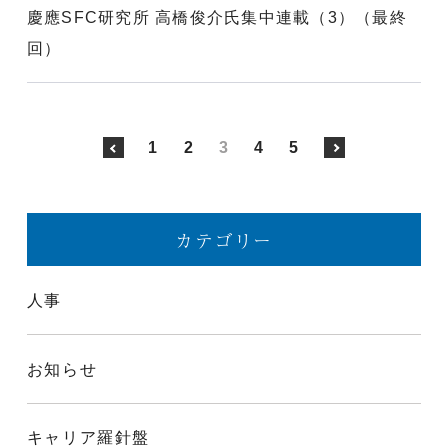
慶應SFC研究所 高橋俊介氏集中連載（3）（最終
回）
1
2
3
4
5
カテゴリー
人事
お知らせ
キャリア羅針盤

• [ASSIGNMENT]: Could you transcribe every line of text in the material above word for word, leaving the pictures out of your answer?

• [EXERCISE OUTPUT]:
慶應SFC研究所 高橋俊介氏集中連載（3）（最終
回）
1
2
3
4
5
カテゴリー
人事
お知らせ
キャリア羅針盤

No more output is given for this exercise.